So, its like our normal bank accounts where we have a lot of transactions which result in inflow or outflow of money. The account balance can always be derived by simply summing up the transaction values. What would be better in this case, storing the updated account balance in the database or re-calculating it whenever needed?
Expected transaction volume per account: <5 daily
Expected retrieval of account balance: Whenever a transaction happens and once a day on an average otherwise.
How would you suggest to take a decision on this? Thanks a lot!
This is fairly subjective. The things I'd suggest taking into account are:
In terms of the merits of the two approaches proposed, summing the transaction values on-demand is likely to be the easier/quicker to implement approach.
However, it won't scale as well as maintaining the current account balance as a field in the database and updating it as you go. And it increases your overall transaction processing time somewhat, as each transaction needs to run a query to compute the current account balance before it can proceed. In practice those may be small concerns unless you have a very large number of accounts/transactions or expect to in the very near future.
The downside of the second approach is that it's probably going to take more development time/effort to set up initially, and may require that you give some thought to how you synchronize transactions within an account to ensure that each one sees and updates the balance accurately at all times.

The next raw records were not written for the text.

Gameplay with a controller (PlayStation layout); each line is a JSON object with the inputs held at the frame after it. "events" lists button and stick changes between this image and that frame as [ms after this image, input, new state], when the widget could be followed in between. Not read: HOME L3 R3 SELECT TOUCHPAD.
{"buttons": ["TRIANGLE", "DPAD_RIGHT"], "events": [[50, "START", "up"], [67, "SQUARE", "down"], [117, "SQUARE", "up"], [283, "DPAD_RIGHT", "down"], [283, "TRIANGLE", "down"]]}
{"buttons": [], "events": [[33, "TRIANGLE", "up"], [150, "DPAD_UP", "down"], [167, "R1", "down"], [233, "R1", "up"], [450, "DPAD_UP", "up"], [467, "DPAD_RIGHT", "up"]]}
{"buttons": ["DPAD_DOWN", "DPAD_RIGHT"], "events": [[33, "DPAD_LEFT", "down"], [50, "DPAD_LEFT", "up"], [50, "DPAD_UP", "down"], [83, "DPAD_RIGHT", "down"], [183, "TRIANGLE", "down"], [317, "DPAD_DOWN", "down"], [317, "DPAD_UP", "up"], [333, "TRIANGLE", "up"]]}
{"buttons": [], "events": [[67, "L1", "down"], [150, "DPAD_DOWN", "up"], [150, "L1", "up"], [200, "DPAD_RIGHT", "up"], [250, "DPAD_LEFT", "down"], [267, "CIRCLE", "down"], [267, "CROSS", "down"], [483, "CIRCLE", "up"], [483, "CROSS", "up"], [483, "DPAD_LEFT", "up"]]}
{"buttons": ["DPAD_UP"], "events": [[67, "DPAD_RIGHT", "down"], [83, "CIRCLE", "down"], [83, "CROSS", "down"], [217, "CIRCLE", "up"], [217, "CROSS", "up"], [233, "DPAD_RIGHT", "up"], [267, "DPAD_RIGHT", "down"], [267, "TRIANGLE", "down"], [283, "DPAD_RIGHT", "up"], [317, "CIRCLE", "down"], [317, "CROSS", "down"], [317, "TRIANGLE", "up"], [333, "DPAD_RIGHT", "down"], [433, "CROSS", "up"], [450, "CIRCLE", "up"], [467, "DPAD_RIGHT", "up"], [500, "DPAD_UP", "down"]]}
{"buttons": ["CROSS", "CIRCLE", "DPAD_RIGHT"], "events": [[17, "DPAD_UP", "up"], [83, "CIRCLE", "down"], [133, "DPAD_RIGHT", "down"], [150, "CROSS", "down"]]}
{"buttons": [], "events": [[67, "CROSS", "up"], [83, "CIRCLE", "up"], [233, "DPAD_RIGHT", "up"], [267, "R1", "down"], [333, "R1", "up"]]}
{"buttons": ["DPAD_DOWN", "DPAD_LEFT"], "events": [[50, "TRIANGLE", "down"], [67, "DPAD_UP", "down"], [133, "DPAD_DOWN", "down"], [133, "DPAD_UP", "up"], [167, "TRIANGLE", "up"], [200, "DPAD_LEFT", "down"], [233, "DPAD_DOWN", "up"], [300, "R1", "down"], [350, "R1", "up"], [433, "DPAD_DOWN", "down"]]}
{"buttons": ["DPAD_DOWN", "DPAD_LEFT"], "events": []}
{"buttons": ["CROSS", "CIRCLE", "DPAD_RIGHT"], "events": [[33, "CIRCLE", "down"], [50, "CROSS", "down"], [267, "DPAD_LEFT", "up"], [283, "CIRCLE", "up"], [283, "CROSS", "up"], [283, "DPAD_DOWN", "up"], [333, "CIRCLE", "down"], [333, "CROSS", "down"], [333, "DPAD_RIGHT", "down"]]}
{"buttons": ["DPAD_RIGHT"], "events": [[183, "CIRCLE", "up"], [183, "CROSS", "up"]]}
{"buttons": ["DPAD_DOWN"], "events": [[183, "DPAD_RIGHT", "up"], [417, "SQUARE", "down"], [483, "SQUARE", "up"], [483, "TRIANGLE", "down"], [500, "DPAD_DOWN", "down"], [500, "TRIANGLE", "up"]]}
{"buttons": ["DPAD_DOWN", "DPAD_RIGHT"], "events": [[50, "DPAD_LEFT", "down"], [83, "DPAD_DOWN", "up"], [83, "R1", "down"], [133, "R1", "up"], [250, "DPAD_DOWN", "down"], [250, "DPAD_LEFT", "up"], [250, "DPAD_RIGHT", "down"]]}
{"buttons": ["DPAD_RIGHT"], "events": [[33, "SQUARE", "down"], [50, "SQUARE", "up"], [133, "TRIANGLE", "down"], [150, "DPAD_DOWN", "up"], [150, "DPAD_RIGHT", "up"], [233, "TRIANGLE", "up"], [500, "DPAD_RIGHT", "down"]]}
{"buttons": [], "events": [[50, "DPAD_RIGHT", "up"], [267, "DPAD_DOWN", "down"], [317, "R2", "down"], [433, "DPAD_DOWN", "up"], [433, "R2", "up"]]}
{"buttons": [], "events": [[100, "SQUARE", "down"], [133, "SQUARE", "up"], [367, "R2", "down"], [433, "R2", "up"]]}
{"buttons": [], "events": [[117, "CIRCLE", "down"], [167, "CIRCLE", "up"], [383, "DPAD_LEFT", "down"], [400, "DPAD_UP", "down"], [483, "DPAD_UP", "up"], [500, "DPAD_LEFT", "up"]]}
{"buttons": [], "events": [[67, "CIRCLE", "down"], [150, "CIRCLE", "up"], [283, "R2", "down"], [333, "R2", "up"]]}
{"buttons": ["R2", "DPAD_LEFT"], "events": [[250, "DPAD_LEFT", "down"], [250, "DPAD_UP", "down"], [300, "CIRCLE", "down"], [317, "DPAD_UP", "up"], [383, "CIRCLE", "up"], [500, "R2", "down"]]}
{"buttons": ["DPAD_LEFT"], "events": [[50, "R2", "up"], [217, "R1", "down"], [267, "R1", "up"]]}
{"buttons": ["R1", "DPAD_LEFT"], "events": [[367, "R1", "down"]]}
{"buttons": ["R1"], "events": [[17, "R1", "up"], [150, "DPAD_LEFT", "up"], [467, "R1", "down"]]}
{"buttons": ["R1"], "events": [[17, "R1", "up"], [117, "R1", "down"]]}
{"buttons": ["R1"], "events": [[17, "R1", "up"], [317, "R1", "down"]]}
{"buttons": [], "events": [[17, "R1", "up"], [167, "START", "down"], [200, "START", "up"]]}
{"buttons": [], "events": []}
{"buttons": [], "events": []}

So it mostly comes down to what the project's needs are, where development time is best spent at the moment, and whether it's worth future-proofing the solution now as opposed to implementing the second approach later on, when performance and scalability become real, rather than theoretical, problems.
Method
The Standard Accounting method in not-so-primitive countries is this. The "best practice", if you will, in others.
This method applies to any system that has similar operations; needs; historic monthly figures vs current-month requirements, such as Inventory Control, etc.
Consideration
First, the considerations.
Never duplicate data. If the current balance can be derived (and here it is simple), do not duplicate it with a summary column. Such a column is a duplication of data. It breaks Normalisation rules. Further, it creates an Update Anomaly, which otherwise does not exist.
If you use a summary column, whenever the Transactions are updated (as in changed, not as in when a new Transaction is inserted), the summary column value becomes obsolete, so it must be updated all the time anyway. That is the consequence of the Update Anomaly. Which eliminates the value of having it.
External publication. If the balance is published, as in a monthly Bank Statement, such documents usually have legal restrictions and implications, thus that published CurrentBalance value must not change after publication.
Any change, after the publication date, in the database, of a figure that is published externally, is evidence of dishonest conduct, fraud, etc.
You wouldn't want your bank, in Apr 2015, to change your Current Balance that they published in their Bank Statement to you of Dec 2014.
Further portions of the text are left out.